Fragmentos
O dia se foi.
Chega a noite que traz, sem desculpas,
o encanto da lua. Um presente, dirá o poeta,
Mas traz também impossibilidades
que se concretizam nas incertezas
do que será o amanhã.
Talvez, sem que disso se tire qualquer conclusão,
o amanhã esteja no pote de ouro ao fim do arco-íris, ou,
para deleite e alegria da plateia no espetáculo geral,
esteja na pequenina fagulha de sol.
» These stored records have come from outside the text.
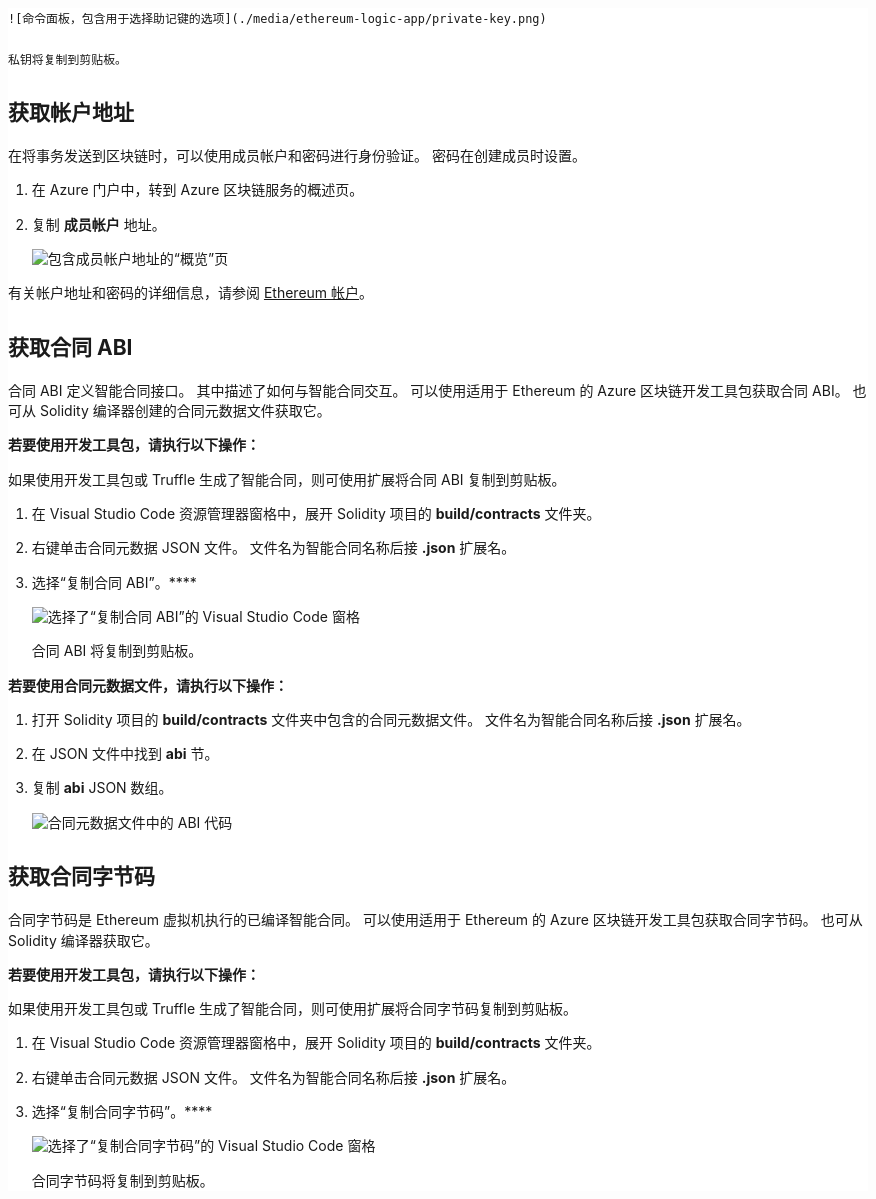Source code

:     ![命令面板，包含用于选择助记键的选项](./media/ethereum-logic-app/private-key.png)

    私钥将复制到剪贴板。

## <a name="get-the-account-address"></a>获取帐户地址

在将事务发送到区块链时，可以使用成员帐户和密码进行身份验证。 密码在创建成员时设置。

1. 在 Azure 门户中，转到 Azure 区块链服务的概述页。
1. 复制 **成员帐户** 地址。

    ![包含成员帐户地址的“概览”页](./media/ethereum-logic-app/member-account.png)

有关帐户地址和密码的详细信息，请参阅 [Ethereum 帐户](consortium.md#ethereum-account)。

## <a name="get-the-contract-abi"></a>获取合同 ABI

合同 ABI 定义智能合同接口。 其中描述了如何与智能合同交互。 可以使用适用于 Ethereum 的 Azure 区块链开发工具包获取合同 ABI。 也可从 Solidity 编译器创建的合同元数据文件获取它。

**若要使用开发工具包，请执行以下操作：**

如果使用开发工具包或 Truffle 生成了智能合同，则可使用扩展将合同 ABI 复制到剪贴板。

1. 在 Visual Studio Code 资源管理器窗格中，展开 Solidity 项目的 **build/contracts** 文件夹。
1. 右键单击合同元数据 JSON 文件。 文件名为智能合同名称后接 **.json** 扩展名。
1. 选择“复制合同 ABI”。****

    ![选择了“复制合同 ABI”的 Visual Studio Code 窗格](./media/ethereum-logic-app/abi-devkit.png)

    合同 ABI 将复制到剪贴板。

**若要使用合同元数据文件，请执行以下操作：**

1. 打开 Solidity 项目的 **build/contracts** 文件夹中包含的合同元数据文件。 文件名为智能合同名称后接 **.json** 扩展名。
1. 在 JSON 文件中找到 **abi** 节。
1. 复制 **abi** JSON 数组。

    ![合同元数据文件中的 ABI 代码](./media/ethereum-logic-app/abi-metadata.png)

## <a name="get-the-contract-bytecode"></a>获取合同字节码

合同字节码是 Ethereum 虚拟机执行的已编译智能合同。 可以使用适用于 Ethereum 的 Azure 区块链开发工具包获取合同字节码。 也可从 Solidity 编译器获取它。

**若要使用开发工具包，请执行以下操作：**

如果使用开发工具包或 Truffle 生成了智能合同，则可使用扩展将合同字节码复制到剪贴板。

1. 在 Visual Studio Code 资源管理器窗格中，展开 Solidity 项目的 **build/contracts** 文件夹。
1. 右键单击合同元数据 JSON 文件。 文件名为智能合同名称后接 **.json** 扩展名。
1. 选择“复制合同字节码”。****

    ![选择了“复制合同字节码”的 Visual Studio Code 窗格](./media/ethereum-logic-app/bytecode-devkit.png)

    合同字节码将复制到剪贴板。
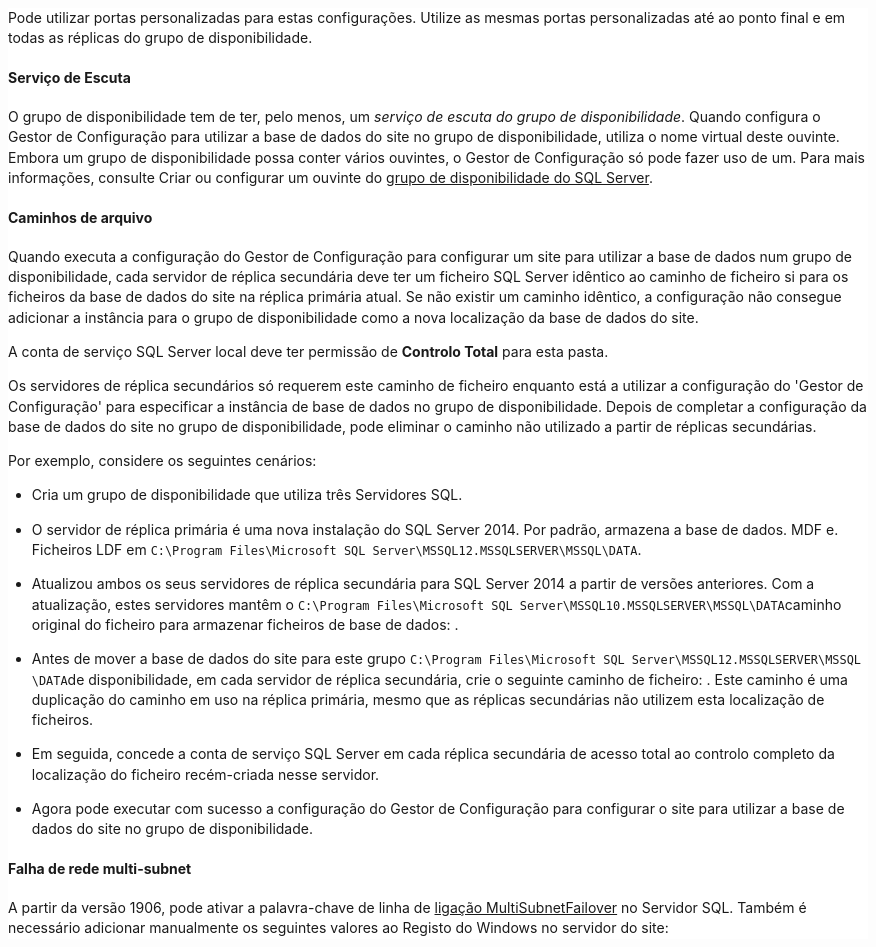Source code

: Pode utilizar portas personalizadas para estas configurações. Utilize as mesmas portas personalizadas até ao ponto final e em todas as réplicas do grupo de disponibilidade.

#### <a name="listener"></a>Serviço de Escuta

O grupo de disponibilidade tem de ter, pelo menos, um *serviço de escuta do grupo de disponibilidade*. Quando configura o Gestor de Configuração para utilizar a base de dados do site no grupo de disponibilidade, utiliza o nome virtual deste ouvinte. Embora um grupo de disponibilidade possa conter vários ouvintes, o Gestor de Configuração só pode fazer uso de um. Para mais informações, consulte Criar ou configurar um ouvinte do [grupo de disponibilidade do SQL Server](https://docs.microsoft.com/sql/database-engine/availability-groups/windows/create-or-configure-an-availability-group-listener-sql-server).

#### <a name="file-paths"></a>Caminhos de arquivo

Quando executa a configuração do Gestor de Configuração para configurar um site para utilizar a base de dados num grupo de disponibilidade, cada servidor de réplica secundária deve ter um ficheiro SQL Server idêntico ao caminho de ficheiro si para os ficheiros da base de dados do site na réplica primária atual. Se não existir um caminho idêntico, a configuração não consegue adicionar a instância para o grupo de disponibilidade como a nova localização da base de dados do site.  

A conta de serviço SQL Server local deve ter permissão de **Controlo Total** para esta pasta.

Os servidores de réplica secundários só requerem este caminho de ficheiro enquanto está a utilizar a configuração do 'Gestor de Configuração' para especificar a instância de base de dados no grupo de disponibilidade. Depois de completar a configuração da base de dados do site no grupo de disponibilidade, pode eliminar o caminho não utilizado a partir de réplicas secundárias.

Por exemplo, considere os seguintes cenários:

- Cria um grupo de disponibilidade que utiliza três Servidores SQL.  

- O servidor de réplica primária é uma nova instalação do SQL Server 2014. Por padrão, armazena a base de dados. MDF e. Ficheiros LDF em `C:\Program Files\Microsoft SQL Server\MSSQL12.MSSQLSERVER\MSSQL\DATA`.  

- Atualizou ambos os seus servidores de réplica secundária para SQL Server 2014 a partir de versões anteriores. Com a atualização, estes servidores mantêm o `C:\Program Files\Microsoft SQL Server\MSSQL10.MSSQLSERVER\MSSQL\DATA`caminho original do ficheiro para armazenar ficheiros de base de dados: .  

- Antes de mover a base de dados do site para este grupo `C:\Program Files\Microsoft SQL Server\MSSQL12.MSSQLSERVER\MSSQL\DATA`de disponibilidade, em cada servidor de réplica secundária, crie o seguinte caminho de ficheiro: . Este caminho é uma duplicação do caminho em uso na réplica primária, mesmo que as réplicas secundárias não utilizem esta localização de ficheiros.  

- Em seguida, concede a conta de serviço SQL Server em cada réplica secundária de acesso total ao controlo completo da localização do ficheiro recém-criada nesse servidor.  

- Agora pode executar com sucesso a configuração do Gestor de Configuração para configurar o site para utilizar a base de dados do site no grupo de disponibilidade.  

#### <a name="multi-subnet-failover"></a>Falha de rede multi-subnet


A partir da versão 1906, pode ativar a palavra-chave de linha de [ligação MultiSubnetFailover](https://docs.microsoft.com/sql/database-engine/availability-groups/windows/create-or-configure-an-availability-group-listener-sql-server#MultiSubnetFailover) no Servidor SQL. Também é necessário adicionar manualmente os seguintes valores ao Registo do Windows no servidor do site:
Uma possibilidade, dirá o terapeuta que ignora os lamentos do paciente ávido por respostas satisfatórias.
Considerada nossa feliz incapacidade de prever o devir, o amanhã é apenas, e nada mais, um porvir descontrolado. Um acaso oferecido em nome de alguma dádiva grega que o tempo conservou?
Eis uma questão
Tão logo o corpo parece cambalear exaurido de reminiscências, tudo se avoluma, tudo se reconfigura como se não houvesse amanhã. Destroços não reciclados, diria o sábio ancião que partiu como chegou; sem ninguém ver.
O dia se foi.
Chega a noite que traz, sem desculpas,
o encanto da lua. Um presente, dirá o poeta.
Assim, meus caros, dirá o anunciador das boas novas (ou velhas, talvez), cá estamos todos, jogados, feitos bóias ao mar, sem o vislumbre de que algo nos sirva de anteparo, de consolo, sem o mínimo de apoio que possa nos salvar. E caminhamos. Caminhamos perdidos , como crianças soltas no meio da multidão que trafega em passos frenéticos e cega a tudo que se passado derredor. Silenciosas criaturas de pálidos rostos, de sorrisos esquecidos, epidermes opacas! Eis o quadro.
Cansado, exausto de humanidade, o vendedor de flores, recém desapaixonado, sofre a dor calada do amante traído. Não sabe o significado da palavra contágio, porém, teme por algo que desconhece, mas sabe que não escolhe quem irá visitar. Passa dos 60 e tem por memória remota a lucidez da criança que se aventura por caminhos inexplorados. Convive com as lembranças como quem sabe que o tempo, o tempo todo e todo o tempo, não cessa sua tragetória. É, por assim dizer, um sábio formado na lida e na observação atenta do que se passa. Tem como frase preferida e repete sempre que pode: A vida está na esquina, quando menos se espera, já fez a curva.
A bela moça, impulsiva como quem sabe que a juventude passa mais veloz que o acender das luzes, transita linda. Sem meias palavras, impõe-se com autoridade que, em tempos remotos era algo inimaginável. Exuberante em beleza, e só assim alguns e por isso a notavam, Maria, Júlia, Rebeca, Adriana, ela era todas e uma só. Travava uma dura batalha para romper os muros testosterônicos protegidos por decretos e versículos. Pobres coitados; precisam de mentores; crianças grandes.
O dia se foi.
Chega a noite que traz, sem desculpas,
o encanto da lua. Um presente, dirá o poeta.
E já deitado no sofá, o velho olha fotos e chora. A vida passou e chegou o medo com o amanhã que ignora se virá.